_ASSIGNED TASK_: Images don't belong in the copy. Output the rest of the data exactly.

[Stored data entries]
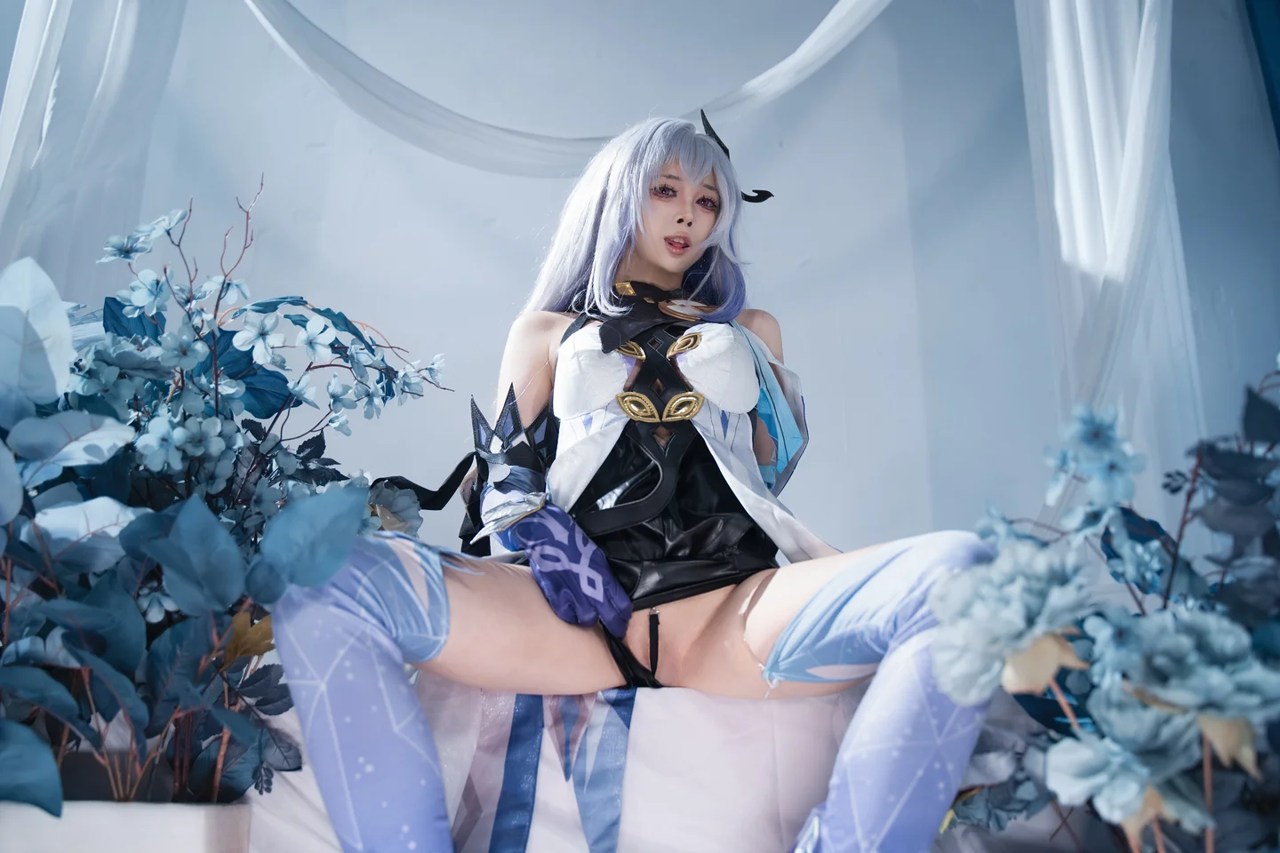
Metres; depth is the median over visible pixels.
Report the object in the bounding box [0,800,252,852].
planter
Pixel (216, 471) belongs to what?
flower arrangement
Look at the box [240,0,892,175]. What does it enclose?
drape
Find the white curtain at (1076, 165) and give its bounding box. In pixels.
[1013,0,1202,503]
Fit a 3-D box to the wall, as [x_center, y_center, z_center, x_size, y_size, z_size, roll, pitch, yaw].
[-0.042,-0.350,3.338,5.023,3.153,0.181,0,-16,0]
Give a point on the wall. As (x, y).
(492, 315)
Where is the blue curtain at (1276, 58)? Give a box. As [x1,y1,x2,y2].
[1243,0,1279,146]
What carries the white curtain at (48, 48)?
attached to the wall
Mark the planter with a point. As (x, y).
(169, 822)
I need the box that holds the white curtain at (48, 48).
[0,0,192,282]
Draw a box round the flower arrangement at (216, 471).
[0,176,451,822]
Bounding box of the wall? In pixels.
[8,0,1279,563]
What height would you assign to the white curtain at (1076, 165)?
2.308 m
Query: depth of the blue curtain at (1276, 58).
2.87 m
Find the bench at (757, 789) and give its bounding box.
[248,682,865,852]
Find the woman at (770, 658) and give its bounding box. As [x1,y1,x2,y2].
[260,112,1005,852]
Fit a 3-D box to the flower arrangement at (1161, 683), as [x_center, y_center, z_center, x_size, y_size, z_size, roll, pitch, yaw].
[0.594,0.254,1.207,0.653,0.728,0.509,0,-16,0]
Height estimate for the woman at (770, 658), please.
1.129 m
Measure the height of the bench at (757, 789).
0.376 m
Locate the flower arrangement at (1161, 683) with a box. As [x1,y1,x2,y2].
[927,364,1279,852]

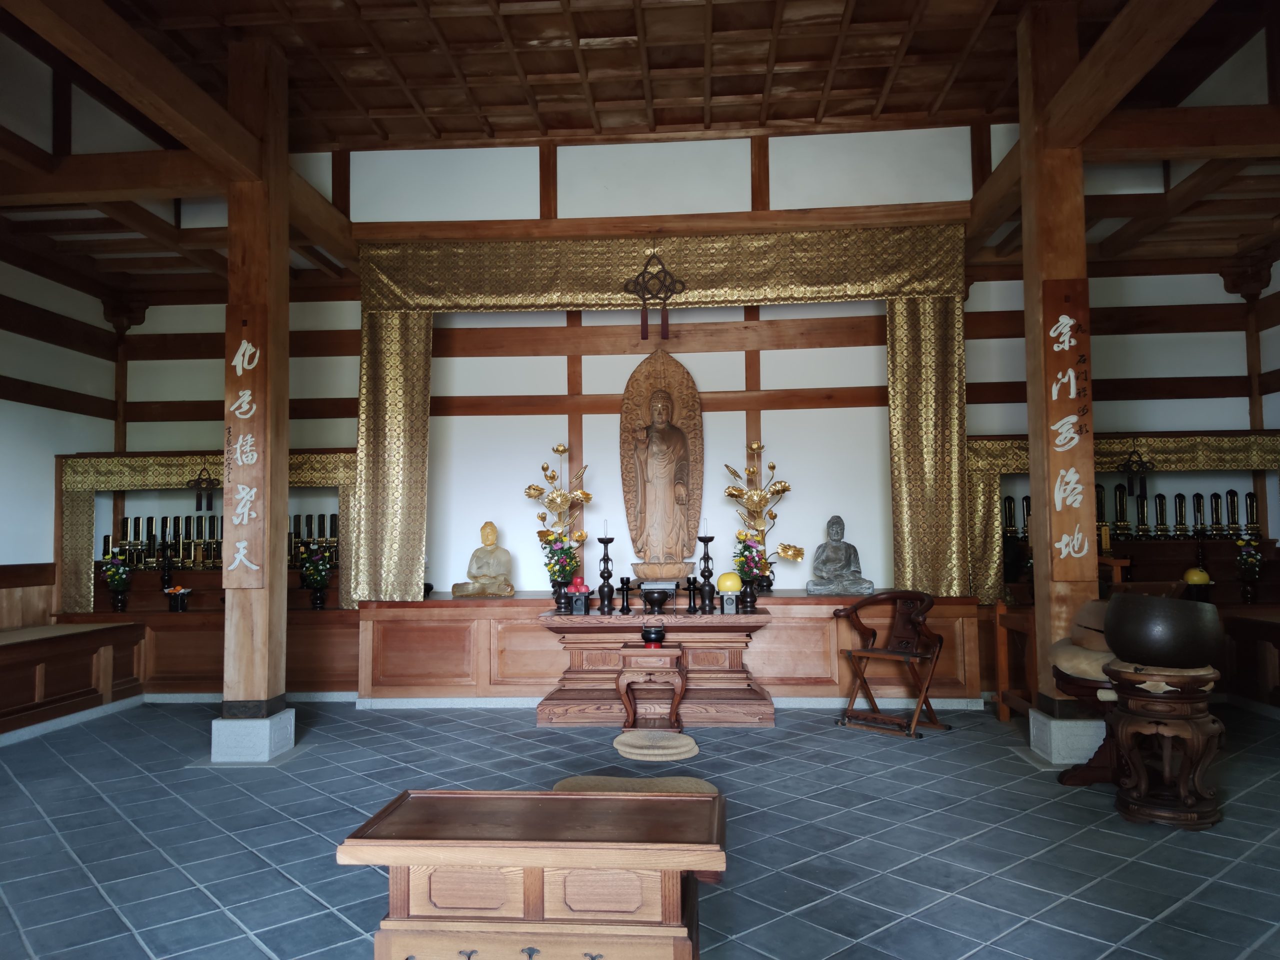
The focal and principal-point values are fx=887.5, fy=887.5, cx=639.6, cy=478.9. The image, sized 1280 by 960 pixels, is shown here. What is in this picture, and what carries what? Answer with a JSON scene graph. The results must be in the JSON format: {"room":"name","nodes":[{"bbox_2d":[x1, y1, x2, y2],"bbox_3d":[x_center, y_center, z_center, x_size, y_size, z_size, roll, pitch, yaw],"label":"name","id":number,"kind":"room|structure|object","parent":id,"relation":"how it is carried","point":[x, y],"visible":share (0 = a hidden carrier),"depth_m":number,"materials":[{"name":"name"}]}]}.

_OUTPUT OF THE EXERCISE_:
Metres; depth is the median over visible pixels.
Report the object in the bounding box [0,800,252,852].
planter
Pixel (216, 471) belongs to what?
flower arrangement
Look at the box [240,0,892,175]. What does it enclose?
drape
Find the white curtain at (1076, 165) and give its bounding box. In pixels.
[1013,0,1202,503]
Fit a 3-D box to the wall, as [x_center, y_center, z_center, x_size, y_size, z_size, roll, pitch, yaw].
[-0.042,-0.350,3.338,5.023,3.153,0.181,0,-16,0]
Give a point on the wall. As (x, y).
(492, 315)
Where is the blue curtain at (1276, 58)? Give a box. As [x1,y1,x2,y2].
[1243,0,1279,146]
What carries the white curtain at (48, 48)?
attached to the wall
Mark the planter with a point. As (x, y).
(169, 822)
I need the box that holds the white curtain at (48, 48).
[0,0,192,282]
Draw a box round the flower arrangement at (216, 471).
[0,176,451,822]
Bounding box of the wall? In pixels.
[8,0,1279,563]
What height would you assign to the white curtain at (1076, 165)?
2.308 m
Query: depth of the blue curtain at (1276, 58).
2.87 m
Find the bench at (757, 789) and give its bounding box.
[248,682,865,852]
Find the woman at (770, 658) and give its bounding box. As [x1,y1,x2,y2].
[260,112,1005,852]
Fit a 3-D box to the flower arrangement at (1161, 683), as [x_center, y_center, z_center, x_size, y_size, z_size, roll, pitch, yaw].
[0.594,0.254,1.207,0.653,0.728,0.509,0,-16,0]
Height estimate for the woman at (770, 658), please.
1.129 m
Measure the height of the bench at (757, 789).
0.376 m
Locate the flower arrangement at (1161, 683) with a box. As [x1,y1,x2,y2].
[927,364,1279,852]

The focal and principal-point values are fx=887.5, fy=887.5, cx=639.6, cy=478.9. The image, sized 1280 by 960 pixels, is shown here. What is in this picture, and what carries what? Answer with a JSON scene graph. The results must be in the JSON format: {"room":"name","nodes":[{"bbox_2d":[x1, y1, x2, y2],"bbox_3d":[x_center, y_center, z_center, x_size, y_size, z_size, roll, pitch, yaw],"label":"name","id":number,"kind":"room|structure|object","parent":id,"relation":"how it is carried","point":[x, y],"visible":share (0 = a hidden carrier),"depth_m":number,"materials":[{"name":"name"}]}]}.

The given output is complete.